Our answer: Initially, at 0 h, each well of a 96-well plate was filled with 5,000 cells. Not all of these cells settle down and attach to the bottom of the plates, and even those cells that establish an initial loose contact do not always proceed to establish firm contact (indicated by altered cell shape, from round to flattened). This must be taken into account since firm adhesion is necessary to activate growth-related intracellular signaling. It is also important to note that the tumor cells need time to “recover” following enzymatic detachment from the culture flask. Aside from this the referee suggests including a control group (devoid of any drug). This has already been done by evaluating the number of tumor cells incubated with cell culture medium alone (please see figure 1 and legend of figure 1). Materials and Methods, section 2.2. (lines 109-10) read: “Isotonic solvent or cell culture medium alone were used as controls”.

To make our approach clearer, we have now added in the methods section 2.3 “Tumor cell growth” (lines 112-118): “Cell growth was analyzed by the 3-(4,5-dimethylthiazol-2-yl)-2,5-diphenyltetrazolium bromide (MTT) dye reduction assay (Roche Diagnostics, Penzberg, Germany). Tumor cells were detached from the culture flask by enzymatic treatment using accutase (PAA Laboratories, Cölbe, Germany). Each well of a 96-well plate was then filled with 5,000 cells and exposed to a mistletoe extract or control medium without extract (each in triplicate). Cells were allowed to settle down to establish firm adhesion contact and to recover from enzymatic treatment overnight. Tumor cell number was then counted after 72 h”.

Comment 3: Consistency in Error Bars: I noticed that the standard deviation (SD) bars in the figures are inconsistently placed - appearing above, below, or on both sides of the data points. Standardizing the presentation of these bars will enhance the visual clarity and coherence of the data representation.

Our answer: The referee is correct (figure 1, figure 6). We did this to prevent overlapping of the SD bars. Upper lines mostly show positive error bars, lower lines negative error bars. We would prefer to maintain this approach which prevents bar overlap (not in all but most cases). However, we are prepared to alter the figure if the referee finds it necessary.

 

Comment 4: Evaluation of Potential Toxicity: The manuscript currently does not address the potential toxicity or adverse effects of mistletoe extracts on normal cells or tissues.

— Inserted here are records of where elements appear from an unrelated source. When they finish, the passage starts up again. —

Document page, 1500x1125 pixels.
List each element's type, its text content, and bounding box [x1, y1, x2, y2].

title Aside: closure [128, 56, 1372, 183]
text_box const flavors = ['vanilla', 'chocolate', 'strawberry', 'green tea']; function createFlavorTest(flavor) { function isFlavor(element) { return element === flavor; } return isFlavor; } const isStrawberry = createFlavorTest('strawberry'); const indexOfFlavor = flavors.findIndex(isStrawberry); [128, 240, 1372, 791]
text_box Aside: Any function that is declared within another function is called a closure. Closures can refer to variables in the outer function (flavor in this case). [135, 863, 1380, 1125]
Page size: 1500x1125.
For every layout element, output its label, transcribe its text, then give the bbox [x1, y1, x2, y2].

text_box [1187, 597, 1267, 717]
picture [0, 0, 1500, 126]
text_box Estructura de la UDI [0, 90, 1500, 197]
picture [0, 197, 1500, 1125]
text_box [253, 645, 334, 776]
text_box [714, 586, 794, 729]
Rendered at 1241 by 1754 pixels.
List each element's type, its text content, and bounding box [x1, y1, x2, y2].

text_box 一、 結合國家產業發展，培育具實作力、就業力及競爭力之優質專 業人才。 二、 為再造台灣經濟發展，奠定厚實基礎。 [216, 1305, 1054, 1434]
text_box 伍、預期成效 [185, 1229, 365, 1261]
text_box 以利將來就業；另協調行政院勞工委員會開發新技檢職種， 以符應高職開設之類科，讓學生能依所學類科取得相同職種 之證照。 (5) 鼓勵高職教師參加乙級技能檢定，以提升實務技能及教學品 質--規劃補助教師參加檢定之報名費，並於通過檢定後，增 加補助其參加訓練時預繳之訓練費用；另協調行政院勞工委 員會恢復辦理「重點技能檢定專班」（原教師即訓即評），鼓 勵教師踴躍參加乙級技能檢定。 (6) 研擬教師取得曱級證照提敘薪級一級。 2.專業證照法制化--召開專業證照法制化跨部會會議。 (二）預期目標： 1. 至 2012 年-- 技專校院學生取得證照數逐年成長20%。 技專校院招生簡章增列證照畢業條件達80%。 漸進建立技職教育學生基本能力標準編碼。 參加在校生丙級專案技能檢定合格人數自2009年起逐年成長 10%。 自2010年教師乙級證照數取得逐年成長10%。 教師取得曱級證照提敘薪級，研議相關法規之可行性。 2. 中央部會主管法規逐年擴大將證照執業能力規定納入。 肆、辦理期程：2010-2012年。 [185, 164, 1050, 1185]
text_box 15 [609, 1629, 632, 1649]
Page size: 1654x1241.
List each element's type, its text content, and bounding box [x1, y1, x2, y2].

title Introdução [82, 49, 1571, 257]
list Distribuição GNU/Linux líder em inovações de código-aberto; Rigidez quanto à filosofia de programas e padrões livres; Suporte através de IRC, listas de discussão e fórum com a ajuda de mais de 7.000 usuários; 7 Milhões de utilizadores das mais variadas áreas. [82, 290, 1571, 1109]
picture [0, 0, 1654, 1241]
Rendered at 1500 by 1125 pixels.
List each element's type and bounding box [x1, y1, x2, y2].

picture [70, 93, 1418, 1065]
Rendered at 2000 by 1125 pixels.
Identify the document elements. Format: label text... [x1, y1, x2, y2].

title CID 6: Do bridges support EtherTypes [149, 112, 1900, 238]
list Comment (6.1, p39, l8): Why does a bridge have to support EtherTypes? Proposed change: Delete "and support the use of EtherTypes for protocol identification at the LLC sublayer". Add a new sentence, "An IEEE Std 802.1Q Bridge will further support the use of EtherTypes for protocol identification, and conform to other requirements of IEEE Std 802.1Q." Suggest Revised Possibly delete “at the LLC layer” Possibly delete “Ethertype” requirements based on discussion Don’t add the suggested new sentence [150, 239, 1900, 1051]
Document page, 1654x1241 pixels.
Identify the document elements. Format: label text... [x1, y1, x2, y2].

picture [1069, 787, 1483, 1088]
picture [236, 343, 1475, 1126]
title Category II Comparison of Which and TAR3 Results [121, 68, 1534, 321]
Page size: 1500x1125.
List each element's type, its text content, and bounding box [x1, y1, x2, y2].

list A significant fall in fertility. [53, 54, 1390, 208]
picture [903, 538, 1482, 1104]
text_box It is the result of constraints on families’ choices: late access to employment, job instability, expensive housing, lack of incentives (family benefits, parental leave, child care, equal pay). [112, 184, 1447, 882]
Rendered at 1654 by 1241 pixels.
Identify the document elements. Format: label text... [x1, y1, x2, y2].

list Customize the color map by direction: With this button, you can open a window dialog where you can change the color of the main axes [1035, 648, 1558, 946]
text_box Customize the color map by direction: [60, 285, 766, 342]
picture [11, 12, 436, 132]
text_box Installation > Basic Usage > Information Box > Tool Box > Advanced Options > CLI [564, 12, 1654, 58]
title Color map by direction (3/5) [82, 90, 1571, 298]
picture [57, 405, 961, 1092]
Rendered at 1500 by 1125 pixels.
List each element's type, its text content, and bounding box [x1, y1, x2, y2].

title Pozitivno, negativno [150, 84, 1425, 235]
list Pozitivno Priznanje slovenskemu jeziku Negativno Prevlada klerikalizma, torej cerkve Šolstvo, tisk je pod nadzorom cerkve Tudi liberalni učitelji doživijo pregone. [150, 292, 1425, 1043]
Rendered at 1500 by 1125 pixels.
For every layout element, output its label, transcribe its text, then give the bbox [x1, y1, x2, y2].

Our answer: Indeed, this is an important issue. We have addressed potential toxicity and added pertinent information to the discussion (lines 475-484): “Side-effects from mistletoe including local skin reactions at the injection site and systemic reactions such as fever, fatigue, rash, and flu-like symptoms [53,54] have been documented. When mistletoe was applied intravenously to cancer patients, treatment had to be discontinued due to toxicity in 15% of cases (grade 3 fatigue, grade 3 alanine aminotransferase elevation or grade 3 dyspnea/flank pain) [52]. Hence, establishing appropriate dosage is important and requires further study. More studies should be directed towards examining cell signaling processes in other bladder cancer cell lines, not only to verify our observations but also to exclude undesired events or undesired protein-protein cross-communication that could reduce the tumor cell response to mistletoe or even re-activate oncoproteins.”